Mudahnya impeachment presiden di bawah UUD 1945 sebelum amandemen mengakibatkan timbulnya pendapat bahwa sistem presidensial tersebut tidak murni karena telah bercampur dengan sistem parlementer. Dalam sistem parlementer, perdana menteri yang merupakan kepala pemerintahan dapat diberhentikan setiap saat (yang juga berarti bubarnya kabinet) bila tidak lagi mendapat dukungan DPR. Hilangnya dukungan DPR berarti DPR memberikan “mosi tidak percaya” kepada perdana menteri dan kabinetnya yang menyebabkan bubarnya pemerintah.
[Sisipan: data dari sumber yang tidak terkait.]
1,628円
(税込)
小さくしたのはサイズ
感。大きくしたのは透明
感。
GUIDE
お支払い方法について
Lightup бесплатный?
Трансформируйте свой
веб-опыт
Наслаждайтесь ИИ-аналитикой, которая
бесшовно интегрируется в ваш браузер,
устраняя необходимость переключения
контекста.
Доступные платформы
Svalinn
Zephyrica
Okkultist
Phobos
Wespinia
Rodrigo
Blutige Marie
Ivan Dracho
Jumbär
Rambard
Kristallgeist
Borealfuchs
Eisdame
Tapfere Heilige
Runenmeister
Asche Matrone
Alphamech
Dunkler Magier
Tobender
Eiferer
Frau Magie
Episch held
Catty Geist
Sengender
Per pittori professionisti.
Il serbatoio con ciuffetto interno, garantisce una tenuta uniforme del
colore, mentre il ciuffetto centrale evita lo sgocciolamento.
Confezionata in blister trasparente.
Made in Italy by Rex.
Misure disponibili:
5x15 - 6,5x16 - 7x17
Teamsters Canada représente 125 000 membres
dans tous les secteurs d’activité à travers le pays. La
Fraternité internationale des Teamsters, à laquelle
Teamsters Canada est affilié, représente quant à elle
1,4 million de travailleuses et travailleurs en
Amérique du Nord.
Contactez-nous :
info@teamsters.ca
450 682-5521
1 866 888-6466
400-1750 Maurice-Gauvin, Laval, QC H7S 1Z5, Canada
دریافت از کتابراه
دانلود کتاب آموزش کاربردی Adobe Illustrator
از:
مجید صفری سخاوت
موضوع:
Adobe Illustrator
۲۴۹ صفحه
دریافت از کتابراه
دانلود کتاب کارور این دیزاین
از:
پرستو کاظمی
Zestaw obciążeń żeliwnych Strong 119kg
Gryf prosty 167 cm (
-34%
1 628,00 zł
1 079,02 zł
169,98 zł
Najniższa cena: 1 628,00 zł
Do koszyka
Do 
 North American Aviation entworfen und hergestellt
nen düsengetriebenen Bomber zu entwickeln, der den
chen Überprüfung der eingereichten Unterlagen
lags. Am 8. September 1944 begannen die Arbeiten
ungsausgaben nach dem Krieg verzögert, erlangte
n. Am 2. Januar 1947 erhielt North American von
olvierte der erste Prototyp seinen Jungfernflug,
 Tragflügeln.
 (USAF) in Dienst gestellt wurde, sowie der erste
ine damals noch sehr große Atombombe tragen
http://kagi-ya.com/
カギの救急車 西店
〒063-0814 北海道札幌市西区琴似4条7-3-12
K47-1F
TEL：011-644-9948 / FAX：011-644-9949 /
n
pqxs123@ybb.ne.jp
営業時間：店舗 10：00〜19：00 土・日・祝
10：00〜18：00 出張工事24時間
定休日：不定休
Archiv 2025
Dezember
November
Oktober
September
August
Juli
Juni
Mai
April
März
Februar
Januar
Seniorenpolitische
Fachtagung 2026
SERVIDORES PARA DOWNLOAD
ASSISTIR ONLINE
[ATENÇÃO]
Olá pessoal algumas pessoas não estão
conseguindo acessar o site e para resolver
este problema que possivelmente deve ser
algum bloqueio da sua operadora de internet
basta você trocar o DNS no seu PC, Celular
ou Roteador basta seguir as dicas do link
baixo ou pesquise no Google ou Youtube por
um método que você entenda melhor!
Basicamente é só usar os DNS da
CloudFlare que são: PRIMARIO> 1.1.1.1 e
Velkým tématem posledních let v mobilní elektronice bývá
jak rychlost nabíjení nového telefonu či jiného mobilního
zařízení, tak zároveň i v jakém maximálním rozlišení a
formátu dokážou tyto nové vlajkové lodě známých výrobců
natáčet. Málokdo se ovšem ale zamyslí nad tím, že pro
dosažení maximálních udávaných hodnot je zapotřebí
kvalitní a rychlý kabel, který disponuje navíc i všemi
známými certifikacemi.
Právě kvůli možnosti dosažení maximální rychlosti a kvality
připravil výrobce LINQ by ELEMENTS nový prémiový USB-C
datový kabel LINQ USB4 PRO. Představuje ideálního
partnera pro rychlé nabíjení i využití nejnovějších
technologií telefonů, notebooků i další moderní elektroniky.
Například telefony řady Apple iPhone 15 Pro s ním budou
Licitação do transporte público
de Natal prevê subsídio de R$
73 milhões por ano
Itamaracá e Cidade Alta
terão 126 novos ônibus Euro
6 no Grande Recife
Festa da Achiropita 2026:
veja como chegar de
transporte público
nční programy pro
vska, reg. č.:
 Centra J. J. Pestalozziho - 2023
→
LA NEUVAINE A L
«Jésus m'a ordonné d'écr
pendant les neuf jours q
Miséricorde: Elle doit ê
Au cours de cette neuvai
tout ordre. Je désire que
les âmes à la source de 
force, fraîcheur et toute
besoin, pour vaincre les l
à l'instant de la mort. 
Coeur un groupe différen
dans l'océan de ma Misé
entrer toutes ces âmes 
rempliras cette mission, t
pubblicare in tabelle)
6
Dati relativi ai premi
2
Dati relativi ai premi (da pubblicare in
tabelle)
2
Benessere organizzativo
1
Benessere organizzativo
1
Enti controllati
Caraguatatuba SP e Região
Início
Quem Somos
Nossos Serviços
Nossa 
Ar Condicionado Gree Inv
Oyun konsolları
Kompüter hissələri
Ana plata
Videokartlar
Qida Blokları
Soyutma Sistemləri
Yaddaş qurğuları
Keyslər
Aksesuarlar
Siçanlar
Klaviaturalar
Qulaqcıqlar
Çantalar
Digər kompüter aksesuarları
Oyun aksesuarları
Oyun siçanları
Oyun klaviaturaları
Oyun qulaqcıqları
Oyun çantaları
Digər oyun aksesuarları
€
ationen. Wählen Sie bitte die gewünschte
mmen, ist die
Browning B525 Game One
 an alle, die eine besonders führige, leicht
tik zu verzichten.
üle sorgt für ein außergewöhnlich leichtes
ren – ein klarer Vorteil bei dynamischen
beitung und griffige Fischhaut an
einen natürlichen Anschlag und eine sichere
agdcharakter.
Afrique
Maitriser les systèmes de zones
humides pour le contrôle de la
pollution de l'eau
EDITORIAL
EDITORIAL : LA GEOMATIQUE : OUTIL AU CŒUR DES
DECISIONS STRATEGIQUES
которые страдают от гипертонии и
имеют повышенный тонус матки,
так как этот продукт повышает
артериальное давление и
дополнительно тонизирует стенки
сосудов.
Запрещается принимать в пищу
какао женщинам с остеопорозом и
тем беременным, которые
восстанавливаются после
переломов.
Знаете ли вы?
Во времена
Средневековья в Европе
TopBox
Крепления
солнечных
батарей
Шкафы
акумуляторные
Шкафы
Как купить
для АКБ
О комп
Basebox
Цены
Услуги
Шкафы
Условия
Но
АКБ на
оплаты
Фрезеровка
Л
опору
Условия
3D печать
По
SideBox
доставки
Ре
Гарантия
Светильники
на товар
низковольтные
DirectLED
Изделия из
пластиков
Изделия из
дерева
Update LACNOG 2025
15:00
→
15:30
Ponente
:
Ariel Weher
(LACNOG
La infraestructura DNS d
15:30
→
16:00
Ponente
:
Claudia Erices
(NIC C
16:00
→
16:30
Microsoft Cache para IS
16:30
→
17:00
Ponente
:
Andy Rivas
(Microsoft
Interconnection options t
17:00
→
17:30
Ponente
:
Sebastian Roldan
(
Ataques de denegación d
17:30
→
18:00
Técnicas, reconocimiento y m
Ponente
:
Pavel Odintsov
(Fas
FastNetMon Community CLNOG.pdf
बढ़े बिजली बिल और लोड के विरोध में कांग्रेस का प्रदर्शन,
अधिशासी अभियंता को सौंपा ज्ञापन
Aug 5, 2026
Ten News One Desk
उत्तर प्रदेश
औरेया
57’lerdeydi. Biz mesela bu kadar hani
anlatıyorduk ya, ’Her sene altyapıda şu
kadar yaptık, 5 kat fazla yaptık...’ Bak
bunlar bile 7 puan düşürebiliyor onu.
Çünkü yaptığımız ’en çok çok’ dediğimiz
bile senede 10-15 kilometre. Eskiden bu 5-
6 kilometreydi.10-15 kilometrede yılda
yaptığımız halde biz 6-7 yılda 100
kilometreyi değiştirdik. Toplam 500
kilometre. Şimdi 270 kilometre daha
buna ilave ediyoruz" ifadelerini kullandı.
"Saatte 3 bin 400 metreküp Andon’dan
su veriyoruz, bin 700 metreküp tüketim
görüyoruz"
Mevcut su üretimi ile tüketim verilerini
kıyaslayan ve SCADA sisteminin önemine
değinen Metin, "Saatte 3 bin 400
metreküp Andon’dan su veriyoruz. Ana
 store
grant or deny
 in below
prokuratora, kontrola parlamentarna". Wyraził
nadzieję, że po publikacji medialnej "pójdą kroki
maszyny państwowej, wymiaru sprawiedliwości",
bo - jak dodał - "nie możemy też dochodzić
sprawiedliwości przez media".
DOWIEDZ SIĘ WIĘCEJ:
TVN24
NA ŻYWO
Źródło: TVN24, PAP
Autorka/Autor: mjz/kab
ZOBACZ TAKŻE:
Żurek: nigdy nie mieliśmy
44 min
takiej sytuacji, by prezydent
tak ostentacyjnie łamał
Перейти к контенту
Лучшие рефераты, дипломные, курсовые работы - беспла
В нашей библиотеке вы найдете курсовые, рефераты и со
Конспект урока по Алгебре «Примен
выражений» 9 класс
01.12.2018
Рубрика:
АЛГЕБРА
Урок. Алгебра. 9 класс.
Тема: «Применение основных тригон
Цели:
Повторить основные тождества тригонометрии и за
Oleh karena itu sistem parlementer cenderung menghasilkan ketidakstabilan politik karena kabinet dapat jatuh setiap waktu yang menyebabkan sulitnya pemerintah melaksanakan program-program pembangunan. Sistem presidensial yang digunakan di bawah UUD 1945 setelah amandemen telah semakin mendekati sistem presidensial murni karena presiden dipilih langsung oleh rakyat dan presiden tetap dapat diberhentikan bila terjadi pelanggaran hukum sebagai mekanisme kontrol terhadap presiden.
Doktrin yang dianut oleh UUD 1945 setelah mengalami perubahan adalah supremasi konstitusi di mana konstitusi menjadi suatu institusi tertinggi di Indonesia. Hal ini berarti bahwa tidak seperti dalam UUD 1945 yang lama, MPR dalam hal ini tidak lagi memiliki kekuasaan yang eksklusif sebagai satu-satunya instansi pelaku atau pelaksana kedaulatan rakyat.[13]
Dalam Pasal 8 UUD 1945 dikatakan bahwa :
Jika Presiden mangkat, berhenti atau tidak dapat menjalankan kewajibannya dalam masa jabatannya, ia digantikan oleh Wakil Presiden.[14]
Berdasarkan isi pasal tersebut dapat dinalisa terdapat 3 (tiga) hal yang menjadi pertimbangan terjadinya penggantian Presiden yakni:
1.      Mangkat atau meninggal,
2.      Berhenti
3.      dan tidak dapat menjalankan kewajibannya.
Akan tetapi, yang menjadi persoalan selanjutnya, ketentuan-ketentuan mengenai impeachment yang terdapat di dalam konstitusi tidak mengatur lebih jauh persoalan-persoalan teknis, sehingga pada saat ini masih diupayakan formulasi yang tepat terhadapnya.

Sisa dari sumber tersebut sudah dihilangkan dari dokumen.